START Input material

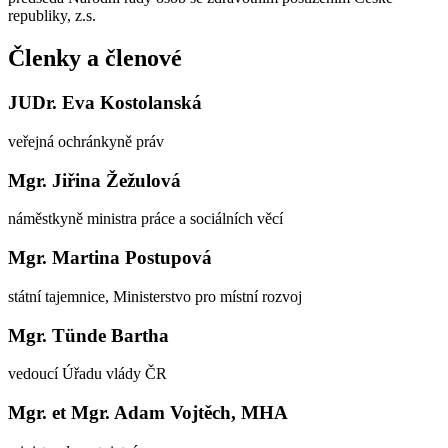
republiky, z.s.
Členky a členové
JUDr. Eva Kostolanská
veřejná ochránkyně práv
Mgr. Jiřina Žežulová
náměstkyně ministra práce a sociálních věcí
Mgr. Martina Postupová
státní tajemnice, Ministerstvo pro místní rozvoj
Mgr. Tünde Bartha
vedoucí Úřadu vlády ČR
Mgr. et Mgr. Adam Vojtěch, MHA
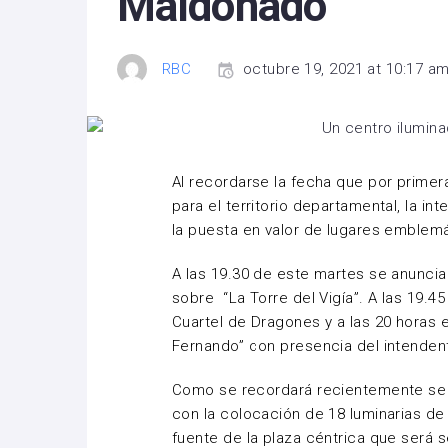
Maldonado
RBC
octubre 19, 2021 at 10:17 a
Al recordarse la fecha que por prime
para el territorio departamental, la i
la puesta en valor de lugares emblemá
A las 19.30 de este martes se anunci
sobre “La Torre del Vigía”. A las 19.
Cuartel de Dragones y a las 20 horas e
Fernando” con presencia del intendent
Como se recordará recientemente se m
con la colocación de 18 luminarias de 
fuente de la plaza céntrica que será s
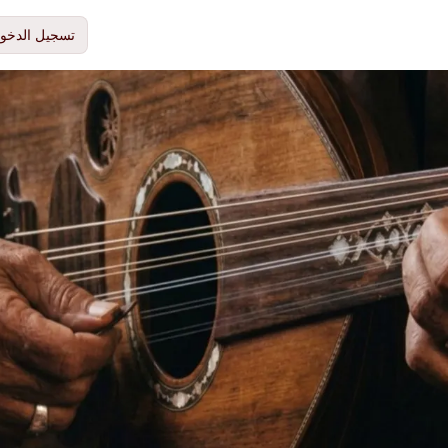
تسجيل الدخو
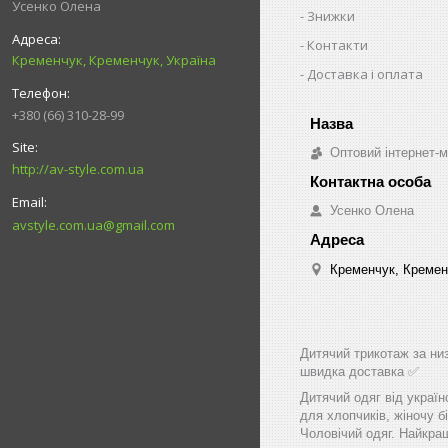
Усенко Олена
Знижки
Контакти
Кременчук, Кременчук, Україна
Доставка і оплата
+380 (66) 310-28-99
Оптовий інтернет-м
http://av-style.com.ua
Усенко Олена
avstyle.com.ua@gmail.com
Кременчук, Кремен
Дитячий трикотаж за низ
швидка доставка ✅
Дитячий одяг від україн
для хлопчиків, жіночу бі
Чоловічий одяг. Найкращ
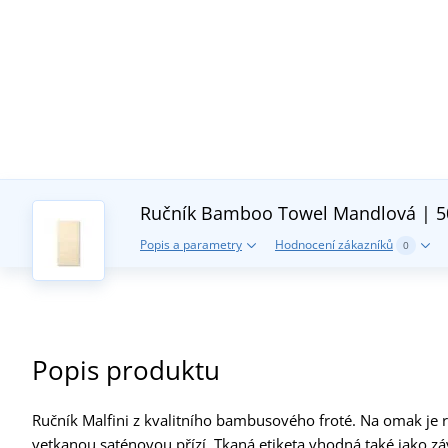
Ručník Bamboo Towel
Mandlová | 5
Popis a parametry
Hodnocení zákazníků
0
Popis produktu
Ručník Malfini z kvalitního bambusového froté. Na omak je
vetkanou saténovou přízí. Tkaná etiketa vhodná také jako 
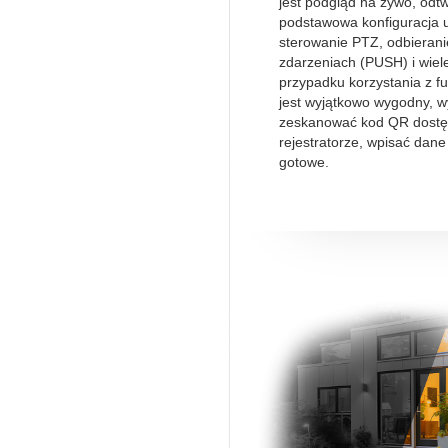
jest podgląd na żywo, odt
podstawowa konfiguracja 
sterowanie PTZ, odbieran
zdarzeniach (PUSH) i wiele
przypadku korzystania z fu
jest wyjątkowo wygodny, w
zeskanować kod QR dostę
rejestratorze, wpisać dane
gotowe.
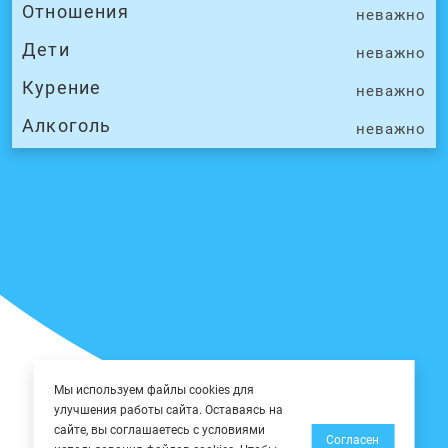
Отношения
неважно
Дети
неважно
Курение
неважно
Алкоголь
неважно
Мы используем файлы cookies для
улучшения работы сайта. Оставаясь на
сайте, вы соглашаетесь с условиями
Согласен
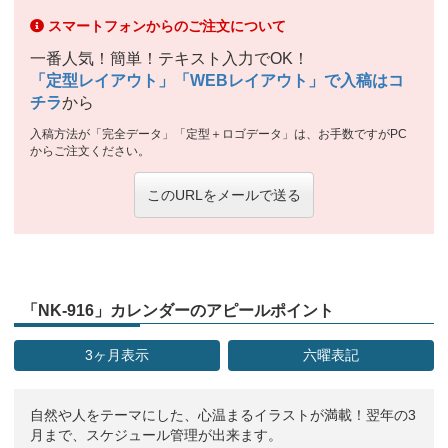
スマートフォンからのご注文について
一番人気！簡単！テキスト入力でOK！
「定型レイアウト」「WEBレイアウト」で入稿はコ
チラ
から
入稿方法が「完全データ」「定型＋ロゴデータ」は、お手数ですがPC
からご注文ください。
このURLをメールで送る
「NK-916」カレンダーのアピールポイント
3ヶ月表示
六曜表記
自然や人をテーマにした、心温まるイラストが満載！翌年の3
月まで、スケジュール管理が出来ます。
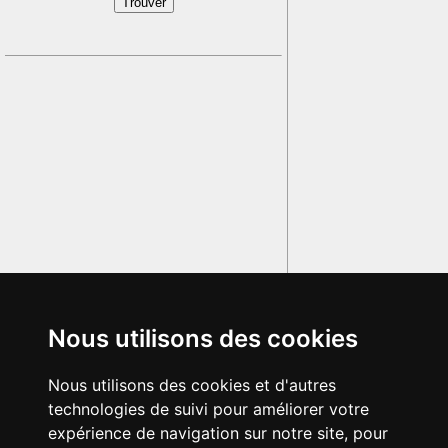
Nous utilisons des cookies
Nous utilisons des cookies et d'autres
technologies de suivi pour améliorer votre
expérience de navigation sur notre site, pour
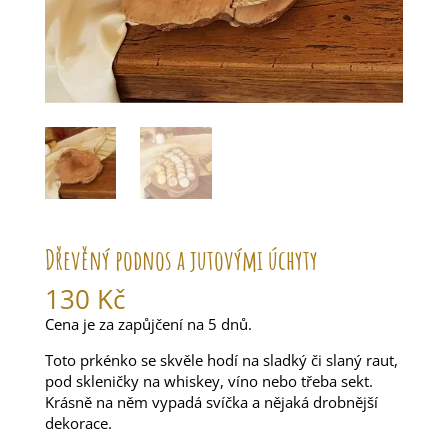
Dřevěný podnos a jutovými úchyty
130
Kč
Cena je za zapůjčení na 5 dnů.
Toto prkénko se skvěle hodí na sladký či slaný raut,
pod skleničky na whiskey, víno nebo třeba sekt.
Krásně na něm vypadá svíčka a nějaká drobnější
dekorace.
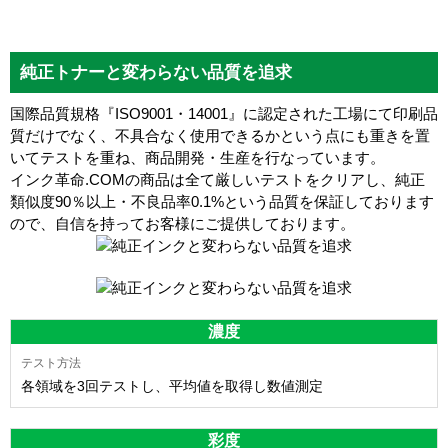
純正トナーと変わらない品質を追求
国際品質規格『ISO9001・14001』に認定された工場にて印刷品
質だけでなく、不具合なく使用できるかという点にも重きを置
いてテストを重ね、商品開発・生産を行なっています。
インク革命.COMの商品は全て厳しいテストをクリアし、
純正
類似度90％以上・不良品率0.1%
という品質を保証しております
ので、自信を持ってお客様にご提供しております。
濃度
各領域を3回テストし、平均値を取得し数値測定
彩度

END Input material

→ Request
Above, find the line holding "avstyle.com.ua@gmail.com" and the line holding "jest podgląd na żywo, odt". Print exactly those two lines and every line between them, but no pictures.

→ Output of the exercise
avstyle.com.ua@gmail.com
Кременчук, Кремен
Дитячий трикотаж за низ
швидка доставка ✅
Дитячий одяг від україн
для хлопчиків, жіночу бі
Чоловічий одяг. Найкращ
Ručník Bamboo Towel
Mandlová | 5
Popis a parametry
Hodnocení zákazníků
0
Popis produktu
Ručník Malfini z kvalitního bambusového froté. Na omak je
vetkanou saténovou přízí. Tkaná etiketa vhodná také jako 
jest podgląd na żywo, odt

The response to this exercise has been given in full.